Economic Update

Published 22 Jul 2010

The opening of a major world gas summit in Doha this week saw the country with the world’s third-largest natural gas reserves step again into the limelight, with Qatar unveiling fresh five-year export targets.

The conference came amidst a flurry of other announcements too, on pipelines and new trading partners, as well as a warning from Qatari Oil Minister Abdullah bin Hamad al-Attiyah that world oil markets were now oversupplied.

Al-Attiyah made his remarks at the 11th International Middle East Gas Summit. Speaking on February 19, he told reporters that this oversupply was evident in the fact that “We see now how the prices are falling… This shows there is no panic on the market and no shortage in supply.”

He declined to be drawn on what OPEC should do about this, however.

Clearly though, when it comes to liquefied natural gas (LNG), Qatar sees no such problem of oversupply.

The minister told reporters that Qatar would be exporting 77m tonnes of LNG annually to the global market as of 2011, which would make it the world’s largest exporter of the product.

Driving this development, he said, was the rising price of energy, alongside booming global demand. European and US companies have been particularly interested in Qatari gas, yet other countries are also now weighing in. Most recently in the news on this score has been India, which al-Attiyah said Qatar would soon be exporting to.

Indeed, mid-February saw India’s secretary of the ministry of petroleum, MS Srinivasan, in talks with Qatar’s RasGas over supplying LNG to the 2184MW Dabhol power plant in Maharashtra.

The discussion involved bringing forwards to 2007 delivery to India’s Petronet LNG Ltd of some 2.5m tonnes a year of LNG from a scheduled 2009 start date. Petronet already imports some 5m tonnes per year from RasGas for its Dahej terminal.

The deal appears to solve a major problem with the Dabhol plant, which has been closed since 2001. The plan is to restart the 740-MW phase one of the plant by September 2006, yet facilities at the site will only likely be ready to receive LNG by mid-2007. In the meantime, the government has announced plans to use naphtha to fire the power station.

The minister also made mention of another major gas export project, Dolphin, which he said would come on stream by early 2007 and begin delivering gas to the UAE and Oman. He said that Qatar’s daily gas supply to these two would reach 56m cu metres by that year.

The latest official figures show Qatar to have proven gas reserves of some 25,780bn cu metres, making the country third in the world after Russia and Iran.

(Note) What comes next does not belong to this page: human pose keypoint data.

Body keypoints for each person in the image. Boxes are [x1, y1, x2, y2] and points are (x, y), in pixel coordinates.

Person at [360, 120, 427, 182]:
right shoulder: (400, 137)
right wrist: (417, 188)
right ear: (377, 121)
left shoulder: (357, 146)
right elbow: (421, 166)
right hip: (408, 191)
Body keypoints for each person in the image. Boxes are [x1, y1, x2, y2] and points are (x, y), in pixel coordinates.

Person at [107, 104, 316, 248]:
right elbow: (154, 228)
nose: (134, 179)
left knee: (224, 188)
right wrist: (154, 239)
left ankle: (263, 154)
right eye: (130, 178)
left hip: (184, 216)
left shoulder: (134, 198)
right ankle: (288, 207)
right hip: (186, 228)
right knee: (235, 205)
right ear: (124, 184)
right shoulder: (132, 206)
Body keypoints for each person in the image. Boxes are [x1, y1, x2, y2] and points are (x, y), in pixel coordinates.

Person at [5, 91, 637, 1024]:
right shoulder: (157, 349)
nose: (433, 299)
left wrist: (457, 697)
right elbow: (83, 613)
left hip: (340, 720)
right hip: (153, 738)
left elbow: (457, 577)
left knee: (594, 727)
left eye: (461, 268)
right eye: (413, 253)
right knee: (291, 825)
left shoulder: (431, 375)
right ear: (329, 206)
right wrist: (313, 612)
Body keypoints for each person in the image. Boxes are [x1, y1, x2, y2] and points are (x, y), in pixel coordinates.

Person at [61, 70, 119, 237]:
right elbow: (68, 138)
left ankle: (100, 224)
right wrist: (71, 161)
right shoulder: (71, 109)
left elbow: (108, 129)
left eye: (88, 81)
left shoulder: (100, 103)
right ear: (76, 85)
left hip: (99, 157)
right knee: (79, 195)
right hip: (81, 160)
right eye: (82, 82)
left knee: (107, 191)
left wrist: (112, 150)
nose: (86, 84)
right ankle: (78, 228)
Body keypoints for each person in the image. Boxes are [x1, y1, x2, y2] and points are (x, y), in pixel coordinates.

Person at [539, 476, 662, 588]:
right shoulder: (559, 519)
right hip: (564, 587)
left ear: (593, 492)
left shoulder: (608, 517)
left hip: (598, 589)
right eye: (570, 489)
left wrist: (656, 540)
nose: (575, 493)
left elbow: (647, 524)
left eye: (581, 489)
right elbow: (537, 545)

At present, Qatar has an annual production capacity of 37.8bn cu metres.

Qatar also plans to branch out more substantially into petrochemicals, with a major deal between Qatar Holding Intermediate Industries Company (Waseeta) and South Korea’s Honam Petrochemical Corporation for a $2.5bn plant reaching the memorandum of understanding stage at the beginning of February.

The venture will be 70% Waseeta owned, with the other 30% from Honam, and will produce raw materials for the plastics industry. It will have an annual capacity of 900,000 tonnes of propylene and poly-propylene, plus a styrene and polystyrene plant of 600,000 tonnes capacity, an aromatics plant of 150,000 tonnes capacity, and by-product capacity of 50,000 tonnes.
The idea is to use the plant as a starter for a range of associated industries as well, as al-Attiyah pointed out. He told reporters that the plant’s products would be a basis for new intermediate industries and eventually medium and small industries.
However, not everything in the Qatari energy garden has been entirely rosy this month.
The minister also told reporters at the conference that a $2bn gas pipeline project between Qatar and Kuwait agreed back in 2000 would not in all likelihood go ahead now.
Al-Attiyah said that Saudi Arabia’s refusal to allow the 950-km pipeline to pass through its territorial waters was blocking the project, which had longed sparked controversy.
“We waited for three years to solve this issue, but it didn’t happen,” the minister told reporters at the conference. “So we have released the gas reserves for Kuwait to other projects… We want to keep customers supplied with gas, but we don’t think we should sit and wait.”
Nonetheless, with a range of other gas projects underway, Qatar looks set to continue to reap the considerable benefits of its natural resources – and of world energy demand.